PLT (platelet count) measures cells that assist in forming blood clots.

White Blood Cell Count (WBC) measures the body’s immune cells. Increases or decreases may indicate certain diseases, infections (viral or bacterial), allergies, or parasites. It is made up of the following components:

GRANS and L/M’s (granulocytes and lymphocytes/monocytes) are specific infection-fighting cells.

EOS (eosinophils) are cells that may indicate allergic or parasitic conditions.

Blood chemistries These common blood serum tests evaluate organ function, electrolyte status, hormone levels, and more. They are important in evaluating older pets’ health status, pets with vomiting and diarrhea or toxin exposure, pets receiving long-term medications, and their health before anesthesia.

ALB (albumin) Is a serum protein manufactured by the liver that helps evaluate hydration, hemorrhage, and intestinal, liver, and kidney disease.

ALKP (alkaline phosphatase) elevations may indicate liver damage, intestinal inflammation, Cushing’s disease, and active bone growth in young pets. This test is especially significant in cats.

ALT (alanine aminotransferase) is a sensitive indicator of active liver damage but doesn’t indicate the cause.

AMYL (amylase) is a pancreatic enzyme; elevations show pancreatitis or kidney disease.

BUN (blood urea nitrogen) indicates kidney function. An increased blood level is called azotemia and can be caused by kidney, liver, and heart disease, as well as by urethral obstruction, shock, and dehydration.

Ca (calcium) deviations can indicate a variety of diseases. Tumors, hyperparathyroidism, kidney disease, and low albumin are just a few of the conditions that alter serum calcium levels.

CHOL (cholesterol) is used to supplement the diagnosis of hypothyroidism, liver disease, Cushing’s disease, and diabetes mellitus.

CREA (creatinine) reveals kidney function. This test helps distinguish between kidney and non-kidney causes of elevated BUN.

GLOB (globulin) is a blood protein that often increases with chronic inflammation and certain disease states.

GLU (glucose) is a blood sugar. Elevated levels may indicate diabetes mellitus. Low levels can cause collapse, seizures, or coma. It elevates normally with stress, i.e. illness or a visit to The Animal Hospital in a nervous patient (especially in cats)

PHOS (phosphorus) elevations are often associated with kidney disease, hyperthyroidism, and bleeding disorders.

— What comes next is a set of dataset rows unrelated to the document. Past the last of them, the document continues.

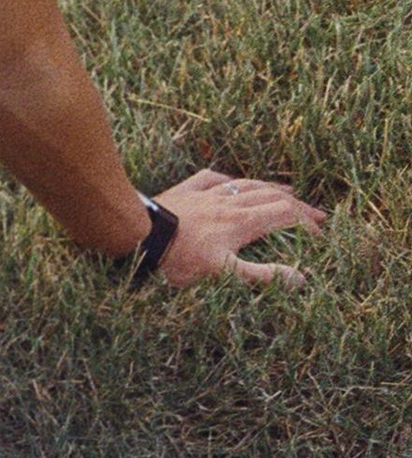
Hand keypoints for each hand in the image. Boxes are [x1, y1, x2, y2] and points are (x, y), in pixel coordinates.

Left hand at [153, 168, 327, 289]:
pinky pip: (211, 178)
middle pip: (272, 196)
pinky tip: (231, 182)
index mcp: (241, 221)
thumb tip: (301, 278)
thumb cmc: (178, 258)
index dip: (307, 223)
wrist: (137, 235)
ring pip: (246, 184)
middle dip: (298, 206)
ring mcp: (205, 194)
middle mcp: (228, 202)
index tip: (320, 236)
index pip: (285, 215)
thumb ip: (263, 275)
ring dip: (270, 188)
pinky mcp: (184, 191)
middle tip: (316, 215)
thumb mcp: (223, 273)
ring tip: (286, 191)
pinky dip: (229, 180)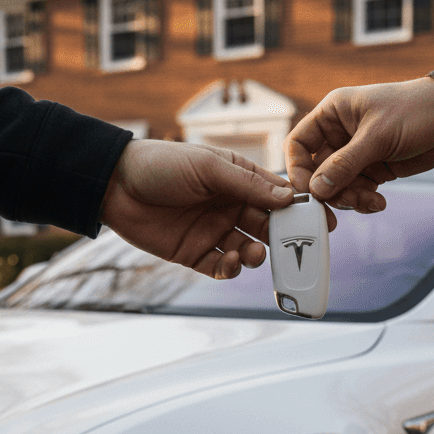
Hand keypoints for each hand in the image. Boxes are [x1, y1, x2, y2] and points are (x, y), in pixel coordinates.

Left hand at [100, 140, 296, 279]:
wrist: (114, 185)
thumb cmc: (160, 164)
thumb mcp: (208, 166)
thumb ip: (247, 184)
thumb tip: (287, 197)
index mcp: (236, 180)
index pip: (275, 196)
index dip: (297, 209)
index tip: (318, 222)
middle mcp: (228, 206)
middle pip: (265, 227)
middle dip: (279, 238)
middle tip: (290, 247)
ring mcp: (212, 231)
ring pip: (246, 250)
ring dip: (255, 255)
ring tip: (253, 254)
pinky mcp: (193, 253)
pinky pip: (220, 268)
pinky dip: (230, 269)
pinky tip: (232, 264)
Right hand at [284, 77, 433, 213]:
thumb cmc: (417, 109)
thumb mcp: (377, 135)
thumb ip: (345, 164)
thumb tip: (316, 189)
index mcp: (333, 114)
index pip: (298, 144)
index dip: (297, 169)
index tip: (308, 191)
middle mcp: (339, 135)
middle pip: (315, 173)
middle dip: (329, 192)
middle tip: (342, 204)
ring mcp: (355, 155)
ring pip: (336, 188)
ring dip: (350, 199)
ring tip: (369, 200)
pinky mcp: (372, 170)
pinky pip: (356, 193)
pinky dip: (364, 202)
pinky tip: (378, 202)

TBIL (total bilirubin) elevations may indicate liver, gall bladder, or hemolytic disease. This test helps identify bile duct problems and certain types of anemia.

TP (total protein) indicates hydration status and provides additional information about the liver, kidneys, and infectious diseases.

Electrolytes:

Na (sodium) is an electrolyte lost with vomiting, diarrhea, and kidney and Addison’s disease. This test helps indicate hydration status.

K (potassium) is an electrolyte lost with vomiting, diarrhea, or excessive urination. Increased levels may indicate kidney failure, Addison’s disease, dehydration, and urethral obstruction. High levels can lead to cardiac arrest, low levels can cause profound weakness.

CI (chloride) is an electrolyte often lost with vomiting and Addison’s disease. Elevations often indicate dehydration.

Cortisol is a hormone that is measured in tests for Cushing’s disease (the low-dose dexamethasone suppression test) and Addison’s disease (ACTH stimulation test).

LIP (lipase) is a pancreatic enzyme that may indicate pancreatitis or kidney disease.

T4 (thyroxine) is a thyroid hormone. Decreased levels often signal hypothyroidism in dogs, while high levels indicate hyperthyroidism in cats.